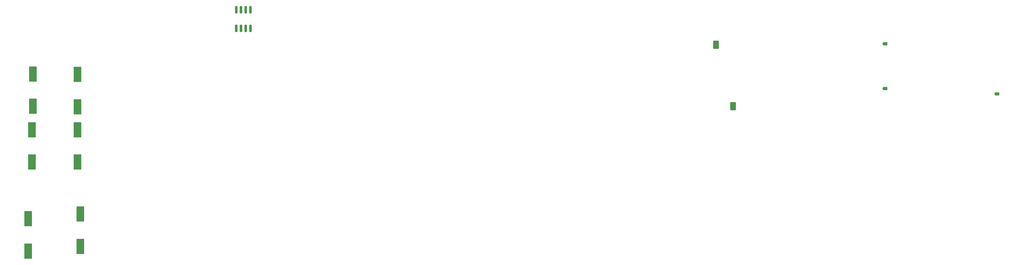
<source format=gbr>
%TF.GenerationSoftware,KiCad,Pcbnew,9.0.3*%
%TF.CreationDate,2025-09-15T08:34:33+02:00*%
%TF.ProjectId,TEST_creat_foder,54455354-5f63-4726-9561-745f666f6465,rev?*%
%TF.SameCoordinates,Original*%
%TF.FileFunction,Paste,Top*%
%TF.FilePolarity,Positive*%
%FSLAX46Y46*%
G04 Gerber Fmt 4.6, Leading zero omitted, Abs format (unit mm)*
G04 Created by KiCad (PCBNEW 9.0.3) date 2025-09-15 08:34:33*
%MOMM*%
%LPD*%
G01*
G04 APERTURE LIST*
G04 Aperture macros list*
%AMRoundRect*
0 Rectangle with rounded corners*
0 $1 Rounding radius*
0 $2 $3 $4 $5 $6 $7 $8 $9 X,Y pos of 4 corners*
0 Add a 4 corners polygon primitive as box body*
4,1,4,$2,$3,$4,$5,$6,$7,$8,$9,$2,$3,0*
0 Add four circle primitives for the rounded corners*
1,1,$1+$1,$2,$3*
1,1,$1+$1,$4,$5*
1,1,$1+$1,$6,$7*
1,1,$1+$1,$8,$9*
0 Add four rect primitives between the rounded corners*
20,1,$1+$1,$2,$3,$4,$5,0*
20,1,$1+$1,$4,$5,$6,$7,0*
20,1,$1+$1,$6,$7,$8,$9,0*
20,1,$1+$1,$8,$9,$2,$3,0*%
G04 Aperture macros list end*
%ADD10R,2.000000X4.100000*%
%ADD11RoundRect,0.150000X-0.150000X0.825000X-0.150000X-0.825000X0.150000X-0.825000X0.150000X0.825000X0*%
%ADD12RoundRect,0.226200X-0.527800X0.904800X-0.527800X-0.904800X0.527800X-0.904800X0.527800X0.904800X0*%
%ADD13RoundRect,0.115500X-0.519500X0.269500X-0.519500X-0.269500X0.519500X-0.269500X0.519500X0.269500X0*%
G04 APERTURE END LIST*
D10*
%TO.C,C7*%
X101000000Y-141900000D03*
X101000000Y-150600000D03*
%TD*%
%TO.C,C81*%
X100250000Y-104400000D03*
X100250000Y-113100000D03*
%TD*%
%TO.C,C79*%
X100250000Y-119250000D03*
X100250000Y-127950000D03*
%TD*%
D11*
%TO.C,IC1*%
X146500000Y-87050000D03*
X145230000Y-87050000D03*
X143960000Y-87050000D03*
X142690000Y-87050000D03*
X142690000Y-92000000D03*
X143960000Y-92000000D03*
X145230000Y-92000000D03*
X146500000Y-92000000D03*
%TD*%
D10*
%TO.C,C80*%
X88000000Y-119250000D03*
X88000000Y-127950000D03*
%TD*%
%TO.C,C6*%
X88250000Y-104250000D03*
X88250000Y-112950000D03*
%TD*%
D12*
%TO.C,L2*%
X271200000Y-96425000D03*
X275700000Y-112925000D03*
%TD*%
D10*
%TO.C,C8*%
X87000000Y-143150000D03*
X87000000Y-151850000D03*
%TD*%
D13*
%TO.C,T2*%
X346442500Y-109660000D03*
X316442500Y-96160000D03*
X316442500Y-108160000D03*
%TD*%
M02*

</source>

§ Exercise objective:
Wherever a line contains the string "format", copy that line from the data.

§ Response to the exercise:
<source format=gbr>
G04 Gerber Fmt 4.6, Leading zero omitted, Abs format (unit mm)*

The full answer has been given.